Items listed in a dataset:
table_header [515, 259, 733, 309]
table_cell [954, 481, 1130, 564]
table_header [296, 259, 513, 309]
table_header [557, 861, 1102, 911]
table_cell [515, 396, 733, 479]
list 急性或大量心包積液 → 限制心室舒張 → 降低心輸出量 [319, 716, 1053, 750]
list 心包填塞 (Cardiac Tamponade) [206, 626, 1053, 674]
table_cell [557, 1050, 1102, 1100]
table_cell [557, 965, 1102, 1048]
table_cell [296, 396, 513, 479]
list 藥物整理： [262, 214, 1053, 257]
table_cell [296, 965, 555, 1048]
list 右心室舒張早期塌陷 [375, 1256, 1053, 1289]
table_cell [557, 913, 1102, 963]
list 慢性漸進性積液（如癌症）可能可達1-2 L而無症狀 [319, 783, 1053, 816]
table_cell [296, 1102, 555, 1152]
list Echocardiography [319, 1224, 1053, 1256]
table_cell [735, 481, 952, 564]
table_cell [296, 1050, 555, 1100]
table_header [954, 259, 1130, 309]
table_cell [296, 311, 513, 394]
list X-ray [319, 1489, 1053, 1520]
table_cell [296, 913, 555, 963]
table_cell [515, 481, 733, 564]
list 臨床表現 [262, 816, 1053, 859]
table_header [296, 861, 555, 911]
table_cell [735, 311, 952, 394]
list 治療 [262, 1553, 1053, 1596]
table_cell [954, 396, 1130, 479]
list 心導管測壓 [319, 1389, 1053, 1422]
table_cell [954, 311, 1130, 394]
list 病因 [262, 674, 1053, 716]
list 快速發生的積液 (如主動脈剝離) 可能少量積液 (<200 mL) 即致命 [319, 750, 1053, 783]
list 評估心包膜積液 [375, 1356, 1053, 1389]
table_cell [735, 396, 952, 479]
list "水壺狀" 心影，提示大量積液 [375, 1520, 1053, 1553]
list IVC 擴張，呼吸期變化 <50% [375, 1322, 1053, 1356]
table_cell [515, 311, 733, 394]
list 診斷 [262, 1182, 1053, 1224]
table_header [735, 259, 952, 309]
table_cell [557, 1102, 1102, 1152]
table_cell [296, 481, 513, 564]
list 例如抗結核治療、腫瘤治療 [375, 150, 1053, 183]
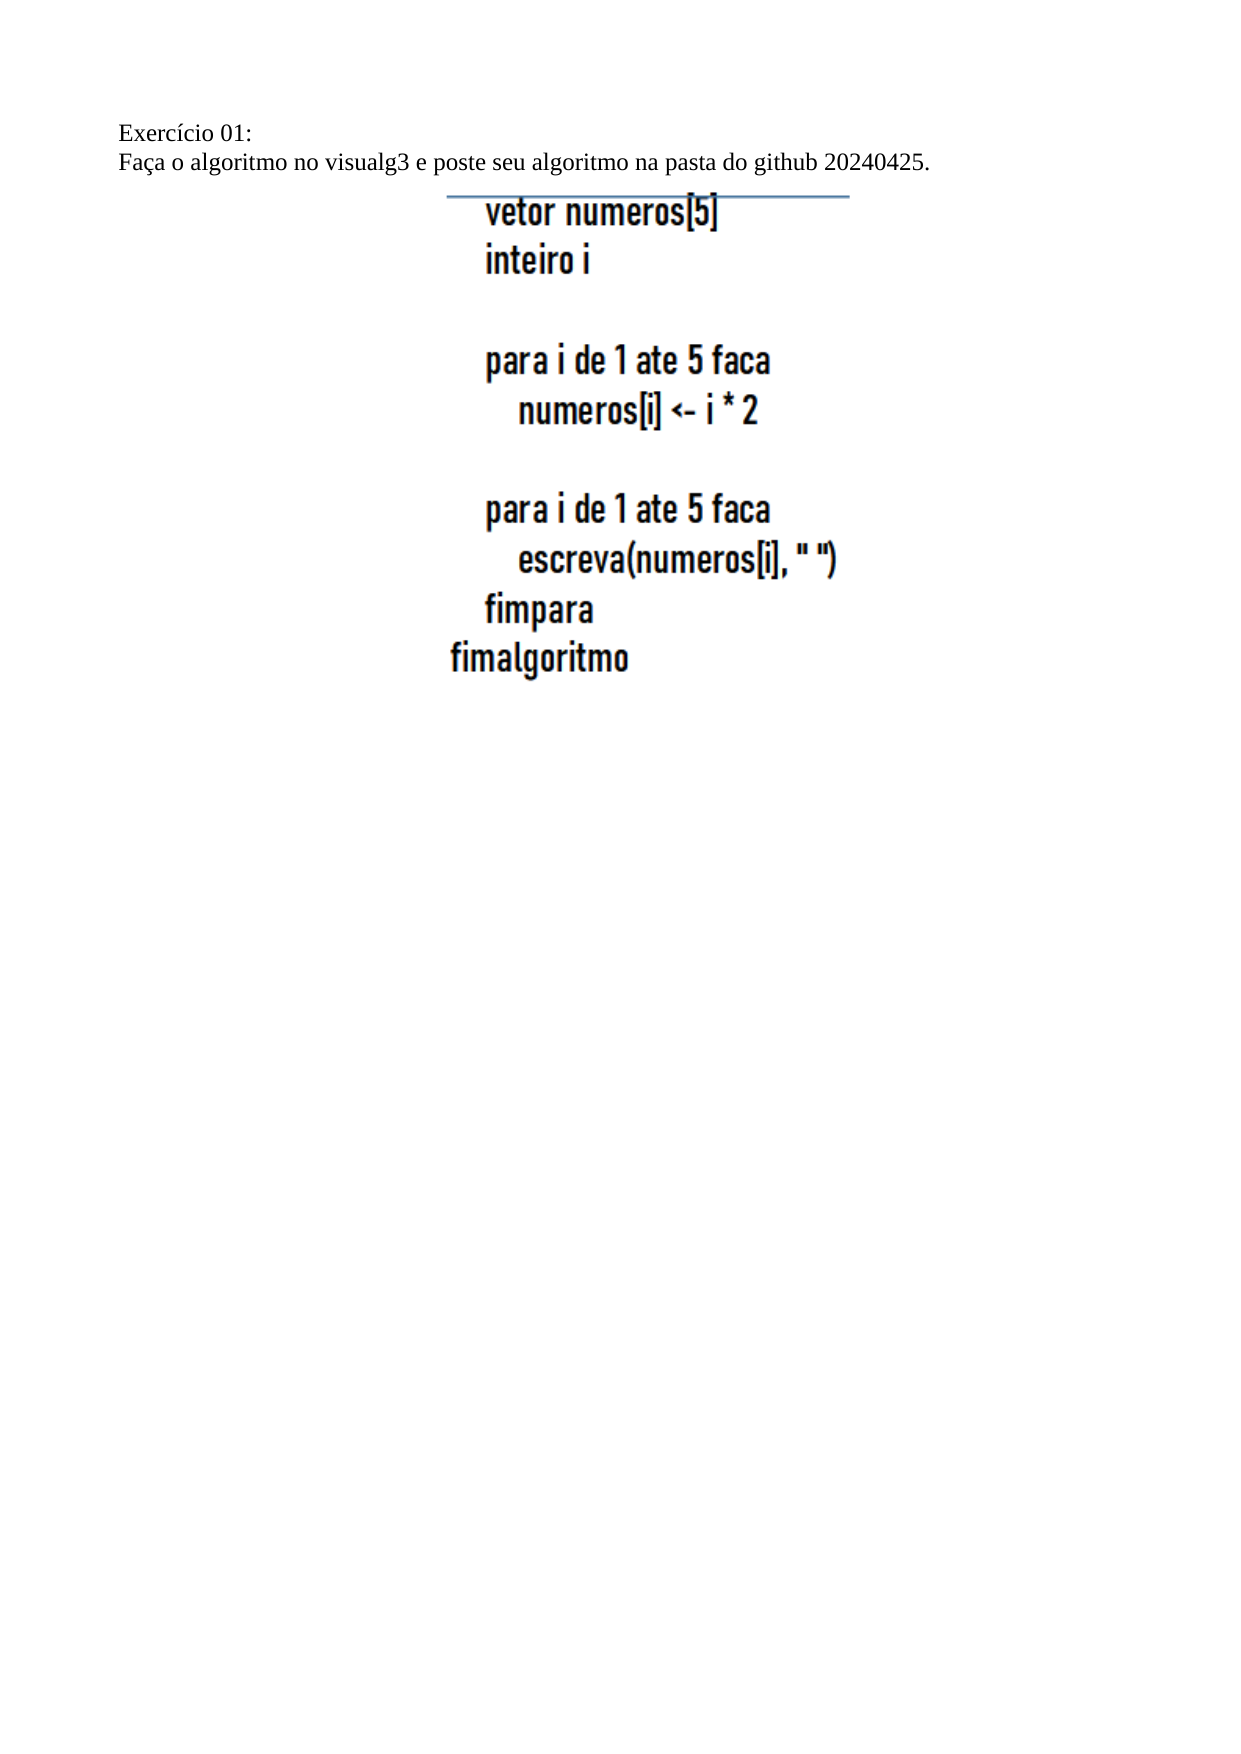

→ **TO-DO ITEM**
Copy the entries precisely, images excluded.

→ **WRITTEN RESPONSE**
table_header [515, 259, 733, 309]
table_cell [954, 481, 1130, 564]
table_header [296, 259, 513, 309]
table_header [557, 861, 1102, 911]
table_cell [515, 396, 733, 479]
list 急性或大量心包積液 → 限制心室舒張 → 降低心輸出量 [319, 716, 1053, 750]
list 心包填塞 (Cardiac Tamponade) [206, 626, 1053, 674]
table_cell [557, 1050, 1102, 1100]
table_cell [557, 965, 1102, 1048]
table_cell [296, 396, 513, 479]
list 藥物整理： [262, 214, 1053, 257]
table_cell [296, 965, 555, 1048]
list 右心室舒張早期塌陷 [375, 1256, 1053, 1289]
table_cell [557, 913, 1102, 963]
list 慢性漸進性積液（如癌症）可能可達1-2 L而無症狀 [319, 783, 1053, 816]
table_cell [296, 1102, 555, 1152]
list Echocardiography [319, 1224, 1053, 1256]
table_cell [735, 481, 952, 564]
table_cell [296, 1050, 555, 1100]
table_header [954, 259, 1130, 309]
table_cell [296, 311, 513, 394]
list X-ray [319, 1489, 1053, 1520]
table_cell [296, 913, 555, 963]
table_cell [515, 481, 733, 564]
list 臨床表現 [262, 816, 1053, 859]
table_header [296, 861, 555, 911]
table_cell [735, 311, 952, 394]
list 治療 [262, 1553, 1053, 1596]
table_cell [954, 396, 1130, 479]
list 心導管測壓 [319, 1389, 1053, 1422]
table_cell [954, 311, 1130, 394]
list 病因 [262, 674, 1053, 716]
list 快速發生的積液 (如主動脈剝離) 可能少量積液 (<200 mL) 即致命 [319, 750, 1053, 783]
list 評估心包膜積液 [375, 1356, 1053, 1389]
table_cell [735, 396, 952, 479]
list "水壺狀" 心影，提示大量積液 [375, 1520, 1053, 1553]
list IVC 擴張，呼吸期變化 <50% [375, 1322, 1053, 1356]
table_cell [515, 311, 733, 394]
list 診斷 [262, 1182, 1053, 1224]
table_header [735, 259, 952, 309]
table_cell [557, 1102, 1102, 1152]
table_cell [296, 481, 513, 564]
list 例如抗結核治療、腫瘤治療 [375, 150, 1053, 183]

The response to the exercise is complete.